▸ EXERCISE DESCRIPTION
Could you retype the listing beneath, keeping each line exactly as it is?

▸ MATERIAL TO PROCESS
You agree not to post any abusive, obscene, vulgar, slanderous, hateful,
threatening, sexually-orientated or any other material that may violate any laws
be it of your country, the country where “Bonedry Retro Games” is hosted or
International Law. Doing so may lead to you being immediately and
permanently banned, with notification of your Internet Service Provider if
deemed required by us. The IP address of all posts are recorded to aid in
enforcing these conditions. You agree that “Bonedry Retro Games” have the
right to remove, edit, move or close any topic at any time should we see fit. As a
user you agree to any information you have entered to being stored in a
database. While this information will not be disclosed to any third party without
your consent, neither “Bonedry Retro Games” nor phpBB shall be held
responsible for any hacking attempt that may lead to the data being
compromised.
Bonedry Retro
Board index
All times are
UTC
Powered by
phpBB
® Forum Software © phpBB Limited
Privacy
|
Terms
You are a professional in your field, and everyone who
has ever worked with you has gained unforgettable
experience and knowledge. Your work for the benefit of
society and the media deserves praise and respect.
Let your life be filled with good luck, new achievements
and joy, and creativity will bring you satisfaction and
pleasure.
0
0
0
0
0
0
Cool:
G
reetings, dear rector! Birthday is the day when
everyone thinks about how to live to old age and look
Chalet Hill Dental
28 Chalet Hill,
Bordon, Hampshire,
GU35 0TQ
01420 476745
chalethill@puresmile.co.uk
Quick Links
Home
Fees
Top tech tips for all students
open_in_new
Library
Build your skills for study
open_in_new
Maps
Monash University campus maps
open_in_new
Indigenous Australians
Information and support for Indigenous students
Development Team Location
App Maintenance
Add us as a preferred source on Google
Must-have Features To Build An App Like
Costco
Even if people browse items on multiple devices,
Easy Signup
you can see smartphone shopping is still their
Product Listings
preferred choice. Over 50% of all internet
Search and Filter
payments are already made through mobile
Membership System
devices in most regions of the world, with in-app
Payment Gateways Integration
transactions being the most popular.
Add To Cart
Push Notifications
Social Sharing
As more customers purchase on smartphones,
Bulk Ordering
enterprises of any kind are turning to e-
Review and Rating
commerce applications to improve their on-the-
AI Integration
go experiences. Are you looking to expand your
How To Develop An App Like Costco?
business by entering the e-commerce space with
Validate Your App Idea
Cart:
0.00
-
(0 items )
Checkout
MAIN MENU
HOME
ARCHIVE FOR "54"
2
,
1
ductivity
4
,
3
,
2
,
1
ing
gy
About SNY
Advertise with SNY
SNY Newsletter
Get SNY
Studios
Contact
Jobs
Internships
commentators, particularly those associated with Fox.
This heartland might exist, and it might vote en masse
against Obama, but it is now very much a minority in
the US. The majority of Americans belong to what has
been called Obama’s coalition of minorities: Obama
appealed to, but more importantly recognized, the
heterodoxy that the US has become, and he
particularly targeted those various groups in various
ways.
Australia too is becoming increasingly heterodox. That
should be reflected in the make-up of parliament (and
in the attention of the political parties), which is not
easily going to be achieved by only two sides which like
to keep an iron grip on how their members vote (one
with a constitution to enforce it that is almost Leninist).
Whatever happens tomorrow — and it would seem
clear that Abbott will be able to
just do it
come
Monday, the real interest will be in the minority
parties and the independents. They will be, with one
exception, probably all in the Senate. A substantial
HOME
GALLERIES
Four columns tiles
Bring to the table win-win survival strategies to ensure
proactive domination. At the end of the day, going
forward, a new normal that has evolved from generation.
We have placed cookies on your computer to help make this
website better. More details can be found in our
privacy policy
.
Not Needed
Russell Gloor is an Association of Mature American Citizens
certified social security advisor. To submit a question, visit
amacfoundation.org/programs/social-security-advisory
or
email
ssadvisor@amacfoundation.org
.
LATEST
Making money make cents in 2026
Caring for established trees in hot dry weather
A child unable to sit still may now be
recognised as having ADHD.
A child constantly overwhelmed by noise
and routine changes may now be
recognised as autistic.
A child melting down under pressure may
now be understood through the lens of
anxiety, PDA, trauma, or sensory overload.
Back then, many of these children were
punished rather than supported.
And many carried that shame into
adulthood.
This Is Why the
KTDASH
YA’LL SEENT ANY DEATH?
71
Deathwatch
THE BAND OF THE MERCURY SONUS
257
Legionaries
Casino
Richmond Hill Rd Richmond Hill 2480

▸ REPLY TO THE EXERCISE
You agree not to post any abusive, obscene, vulgar, slanderous, hateful,
threatening, sexually-orientated or any other material that may violate any laws
be it of your country, the country where “Bonedry Retro Games” is hosted or
International Law. Doing so may lead to you being immediately and
permanently banned, with notification of your Internet Service Provider if
deemed required by us. The IP address of all posts are recorded to aid in
enforcing these conditions. You agree that “Bonedry Retro Games” have the
right to remove, edit, move or close any topic at any time should we see fit. As a
user you agree to any information you have entered to being stored in a
database. While this information will not be disclosed to any third party without
your consent, neither “Bonedry Retro Games” nor phpBB shall be held
responsible for any hacking attempt that may lead to the data being
compromised.
Bonedry Retro
Board index
All times are
UTC
Powered by
phpBB
® Forum Software © phpBB Limited
Privacy
|
Terms
You are a professional in your field, and everyone who
has ever worked with you has gained unforgettable
experience and knowledge. Your work for the benefit of
society and the media deserves praise and respect.
Let your life be filled with good luck, new achievements
and joy, and creativity will bring you satisfaction and
pleasure.
0
0
0
0
0
0
Cool:
G
reetings, dear rector! Birthday is the day when
everyone thinks about how to live to old age and look
Chalet Hill Dental
28 Chalet Hill,
Bordon, Hampshire,
GU35 0TQ
01420 476745
chalethill@puresmile.co.uk
Quick Links
Home
Fees
Top tech tips for all students
open_in_new
Library
Build your skills for study
open_in_new
Maps
Monash University campus maps
open_in_new
Indigenous Australians
Information and support for Indigenous students
Development Team Location
App Maintenance
Add us as a preferred source on Google
Must-have Features To Build An App Like
Costco
Even if people browse items on multiple devices,
Easy Signup
you can see smartphone shopping is still their
Product Listings
preferred choice. Over 50% of all internet
Search and Filter
payments are already made through mobile
Membership System
devices in most regions of the world, with in-app
Payment Gateways Integration
transactions being the most popular.
Add To Cart
Push Notifications
Social Sharing
As more customers purchase on smartphones,
Bulk Ordering
enterprises of any kind are turning to e-
Review and Rating
commerce applications to improve their on-the-
AI Integration
go experiences. Are you looking to expand your
How To Develop An App Like Costco?
business by entering the e-commerce space with
Validate Your App Idea
Cart:
0.00
-
(0 items )
Checkout
MAIN MENU
HOME
ARCHIVE FOR "54"
2
,
1
ductivity
4
,
3
,
2
,
1
ing
gy
About SNY
Advertise with SNY
SNY Newsletter
Get SNY
Studios
Contact
Jobs
Internships
commentators, particularly those associated with Fox.
This heartland might exist, and it might vote en masse
against Obama, but it is now very much a minority in
the US. The majority of Americans belong to what has
been called Obama’s coalition of minorities: Obama
appealed to, but more importantly recognized, the
heterodoxy that the US has become, and he
particularly targeted those various groups in various
ways.
Australia too is becoming increasingly heterodox. That
should be reflected in the make-up of parliament (and
in the attention of the political parties), which is not
easily going to be achieved by only two sides which like
to keep an iron grip on how their members vote (one
with a constitution to enforce it that is almost Leninist).
Whatever happens tomorrow — and it would seem
clear that Abbott will be able to
just do it
come
Monday, the real interest will be in the minority
parties and the independents. They will be, with one
exception, probably all in the Senate. A substantial
HOME
GALLERIES
Four columns tiles
Bring to the table win-win survival strategies to ensure
proactive domination. At the end of the day, going
forward, a new normal that has evolved from generation.
We have placed cookies on your computer to help make this
website better. More details can be found in our
privacy policy
.
Not Needed
Russell Gloor is an Association of Mature American Citizens
certified social security advisor. To submit a question, visit
amacfoundation.org/programs/social-security-advisory
or
email
ssadvisor@amacfoundation.org
.
LATEST
Making money make cents in 2026
Caring for established trees in hot dry weather
A child unable to sit still may now be
recognised as having ADHD.
A child constantly overwhelmed by noise
and routine changes may now be
recognised as autistic.
A child melting down under pressure may
now be understood through the lens of
anxiety, PDA, trauma, or sensory overload.
Back then, many of these children were
punished rather than supported.
And many carried that shame into
adulthood.
This Is Why the
KTDASH
YA’LL SEENT ANY DEATH?
71
Deathwatch
THE BAND OF THE MERCURY SONUS
257
Legionaries
Casino
Richmond Hill Rd Richmond Hill 2480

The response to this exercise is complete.